Much of the strength comes from how De Felitta’s story takes place in the present modern day setting and asks viewers to submit to an absurd idea in a plausible realistic arena.  Though Felitta himself would invariably go down the more extreme horror path with The Entity, his ability to pit skepticism against superstition in both stories along with his obsession with the afterlife makes him a bit of a proto-Bruce Joel Rubin screenwriter equally transfixed by death.

 
Shot beautifully by frequent comedy (and sometimes thriller) cinematographer Victor J. Kemper, the eye behind such fare as Eyes of Laura Mars to Pee Wee’s Big Adventure, the look of Audrey Rose is very classy.  One particularly striking image which was used in some poster and VHS cover releases involves a recurring vista of Ivy in one of her fits inexplicably burning her hands on a cold wet window, screaming and crying out as the camera sits outside the window watching the raindrops trickle down.  It’s a terrifying, claustrophobic image that manages to instill many of the same fears as Owen Roizman’s dynamic cinematography on The Exorcist. 
 
Then there’s the score by renowned and accomplished composer Michael Small, the same man who scored Klute, The Parallax View and Marathon Man, which instills fear and unease in the viewer as we experience with these parents the terror of a stranger coming in to claim your child as his own as your child seems to go mad.  Primarily orchestral, the score echoes what would or would not become the style of Howard Shore in David Cronenberg’s work, spilling out all kinds of notes of calm before building up to a storm of sound. 
 
Let it be said all four of the main players in this psychological thriller touching on notions of reincarnation and possession give top tier performances in a genre that still doesn’t get enough respect from the Academy.  Marsha Mason makes the mother of this well-to-do family increasingly frightened by the mysterious man encroaching upon her world followed by the strange changes happening within her daughter while also wrestling with her skeptical husband played equally brilliantly by John Beck whose own anger towards the situation beyond his control breaks into rages.  Anthony Hopkins, many the film’s finest actor, does a fantastic job of making the strange Elliot Hoover seem eccentric if not a little crazy while still channeling powerful emotions of his own onscreen.  Last but not least is newcomer Susan Swift who never acted before but bites and claws with all her might at this role, rivaling the great Linda Blair even.

 
Despite all of the above, Audrey Rose kind of came and went at the box office, amassing a meager $2 million beneath its production budget.  Critics who generally respected Wise’s oeuvre came down on the movie citing it as yet another The Exorcist rip-off while complaining how the picture seems to shift gears into a quasi-courtroom drama for a brief time including but not limited to hypnosis at one point.  
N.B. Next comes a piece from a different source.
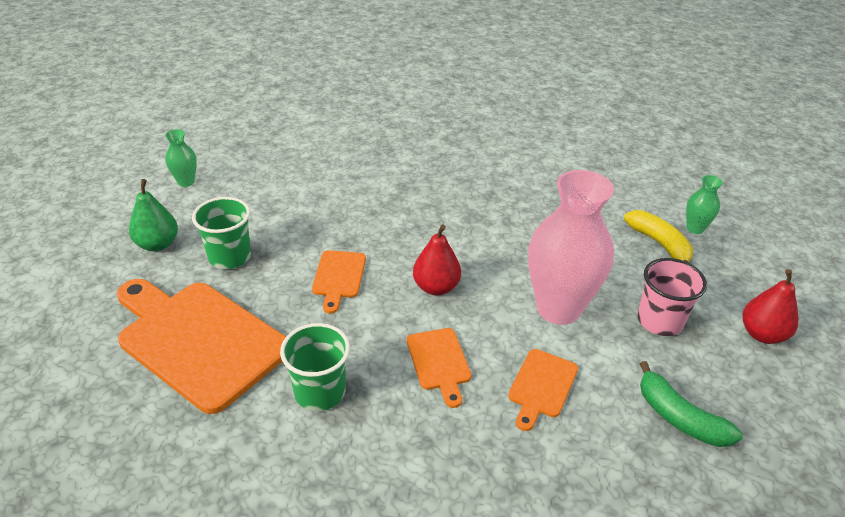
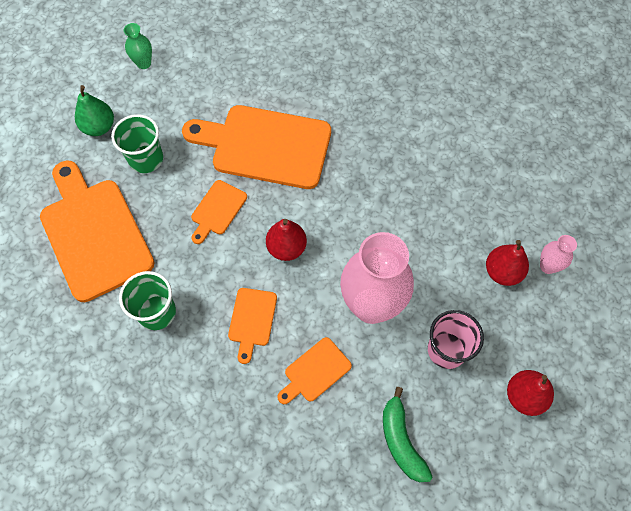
camera: 25 degrees right, 25 degrees up
(359, 213) = (265, 146): none -> orange cutting board
(659, 244) = (502, 272): yellow banana -> red pear
(695, 228) = (547, 266): green vase -> pink vase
Still in the years since the film has enjoyed renewed cult interest as the great director’s final horror film in his otherwise illustrious career.  After recent critical reappraisal of Felitta’s The Entity followed by Wise’s director’s cut of Star Trek: The Motion Picture finally getting a due proper release, its time modern viewers came back and reassessed this passionately acted psychological horror gem that dares to ask existential questions about the possibilities of life before or after this one.